Booknotes: Hidden History of Civil War Florida

New Arrival:
Hidden History of Civil War Florida by Robert Redd (Arcadia Pub and The Hist Press, 2022).

Generally speaking, the Hidden History series explores little-known people, places, and events or lesser-known elements of more commonly recognized local and state history. Several Civil War-themed installments have been published, and the latest one is Robert Redd's Hidden History of Civil War Florida.

Often thought of in the past as a backwater front of rather little significance to the conduct of the Civil War on either side, scholarship published in recent decades has instead revealed a state that, in addition to its military contributions to both sides, came to be regarded as the breadbasket of the Confederacy. Florida was also an important supplier of salt.

From the description: "At the outset of the Civil War, Florida's entire population was only a bit larger than present-day Gainesville. Still, the state played an outsized role in the conflict. Floridians fought for the Union and Confederate armies. Sunshine State farmers provided beef and other foodstuffs for the Confederacy, rations that proved increasingly consequential as the years wore on. The battles of Olustee and Natural Bridge, where boys from the West Florida Seminary entered the fray, helped keep Tallahassee as the only Confederate-held capital east of the Mississippi River. Even the conspirators involved in Lincoln's assassination wove a trail that led to Florida."

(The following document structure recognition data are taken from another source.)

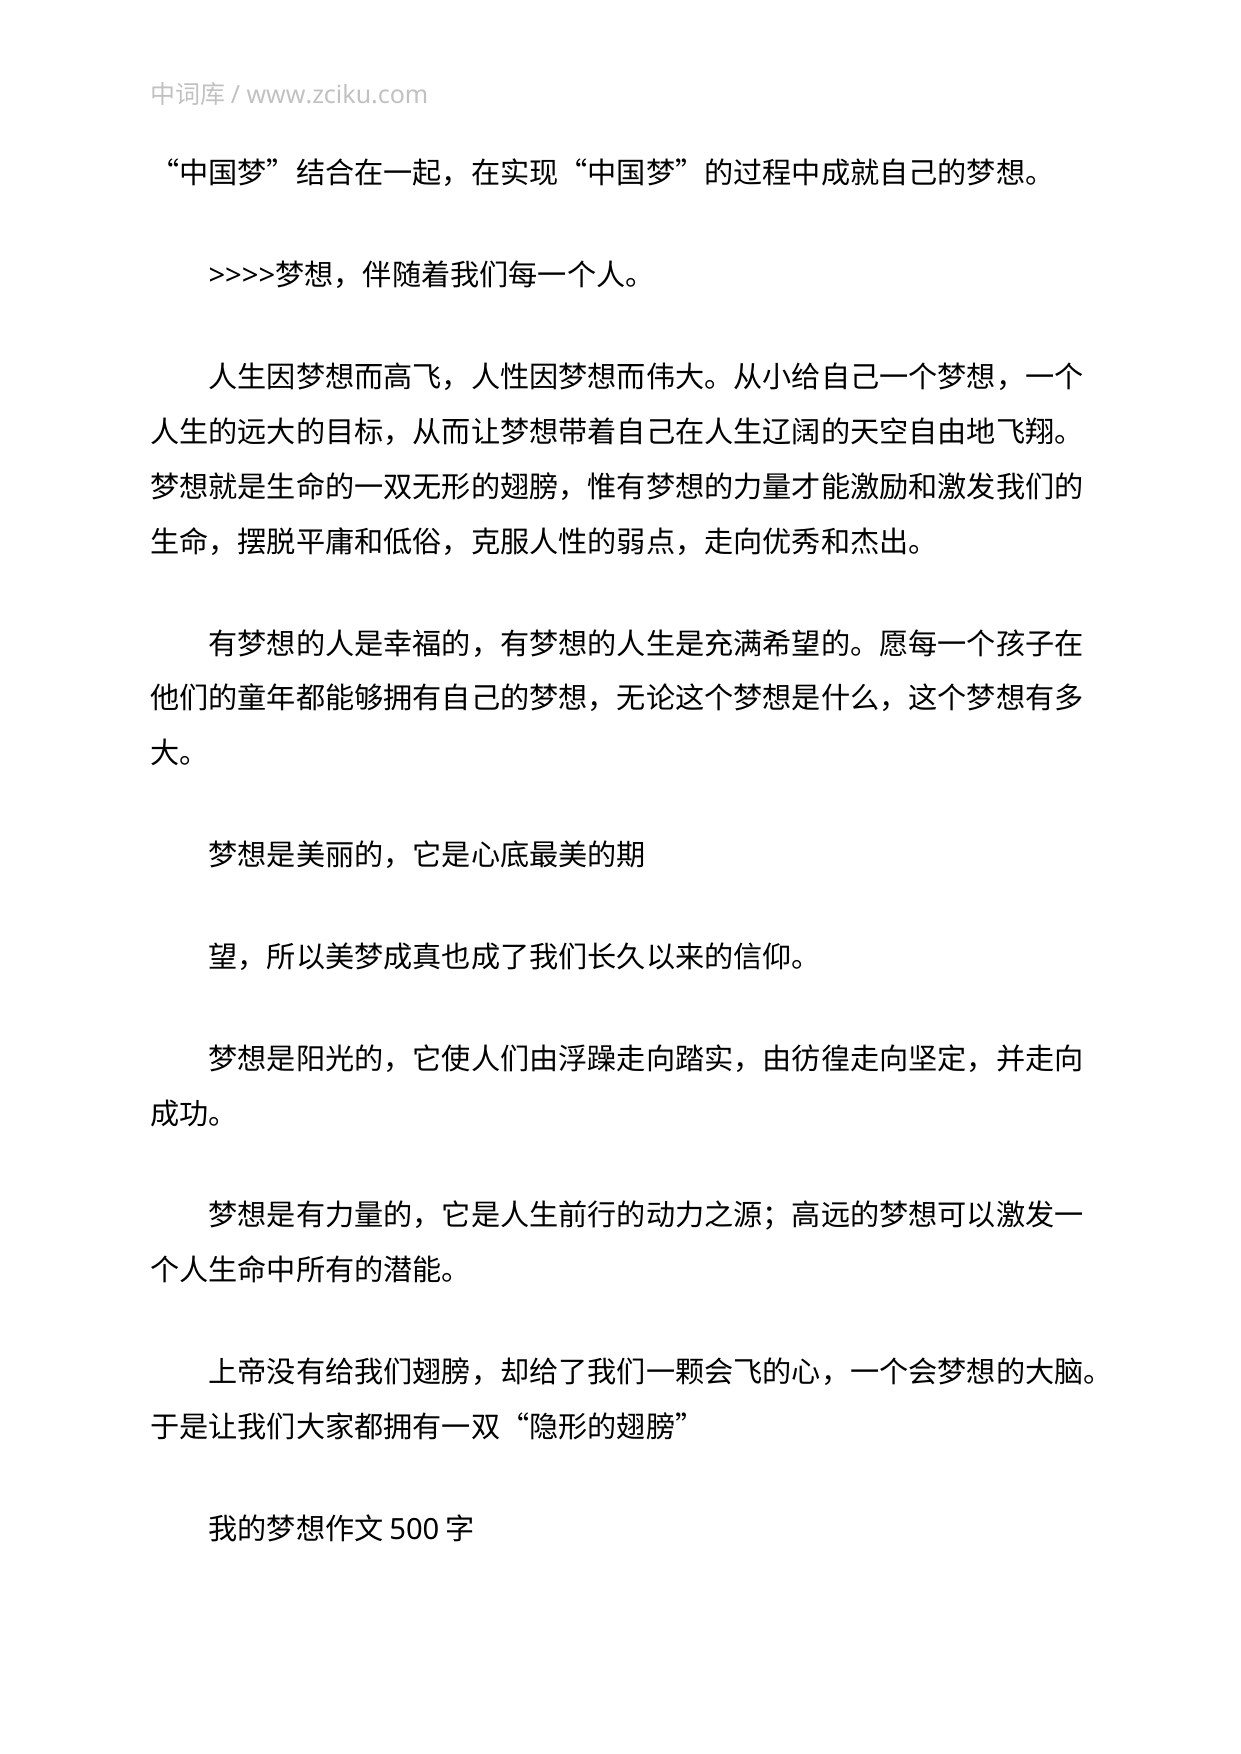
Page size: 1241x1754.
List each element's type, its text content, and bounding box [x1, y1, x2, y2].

text >>>>梦想，伴随着我们每一个人。 [150, 252, 1090, 294]
text 望，所以美梦成真也成了我们长久以来的信仰。 [150, 933, 1090, 976]
text 梦想是美丽的，它是心底最美的期 [150, 832, 1090, 874]
text 我的梦想作文500字 [150, 1505, 1090, 1548]
text 上帝没有给我们翅膀，却给了我们一颗会飞的心，一个会梦想的大脑。于是让我们大家都拥有一双“隐形的翅膀” [150, 1349, 1090, 1446]
text 人生因梦想而高飞，人性因梦想而伟大。从小给自己一个梦想，一个人生的远大的目标，从而让梦想带着自己在人生辽阔的天空自由地飞翔。梦想就是生命的一双无形的翅膀，惟有梦想的力量才能激励和激发我们的生命，摆脱平庸和低俗，克服人性的弱点，走向优秀和杰出。 [150, 354, 1090, 561]
text 有梦想的人是幸福的，有梦想的人生是充满希望的。愿每一个孩子在他们的童年都能够拥有自己的梦想，无论这个梦想是什么，这个梦想有多大。 [150, 620, 1090, 772]
text 梦想是有力量的，它是人生前行的动力之源；高远的梦想可以激发一个人生命中所有的潜能。 [150, 1192, 1090, 1289]
text 梦想是阳光的，它使人们由浮躁走向踏实，由彷徨走向坚定，并走向成功。 [150, 1035, 1090, 1132]
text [150, 150, 1090, 192]
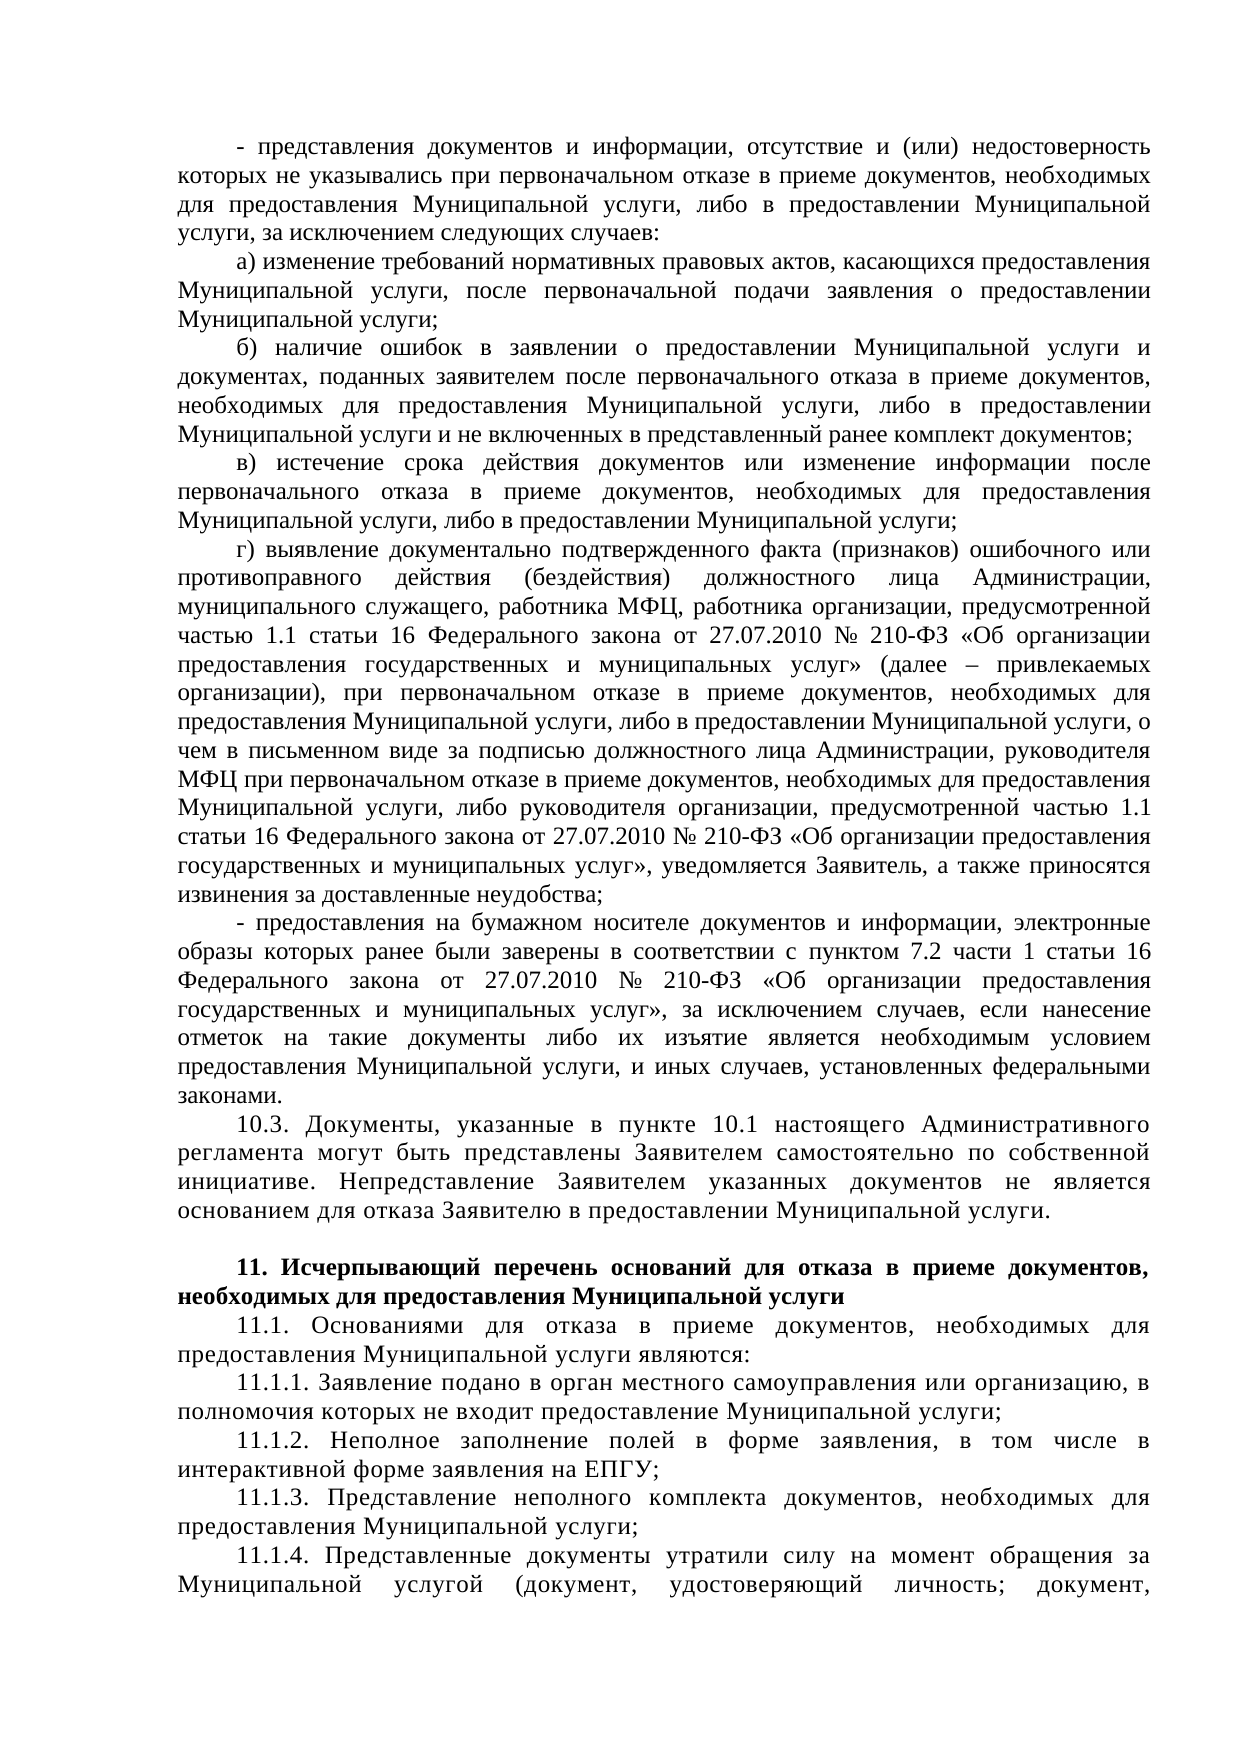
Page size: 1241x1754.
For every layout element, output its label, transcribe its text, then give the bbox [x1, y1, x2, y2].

The volume's introduction provides a solid selective rundown of the current state of the Civil War Florida historiography. The eight main chapters that follow it examine a broad range of topics. Addressed in them are Florida's secession, wartime St. Augustine, those involved in commissary department cattle drives, key figures in Volusia County Civil War history, the 1864 Battle of Marianna, the military service of the West Florida Seminary cadets, Florida's association with two individuals (Lewis Powell and Dr. Mudd) closely linked to the Lincoln assassination story, and finally a compilation of author-recommended Civil War sites to visit.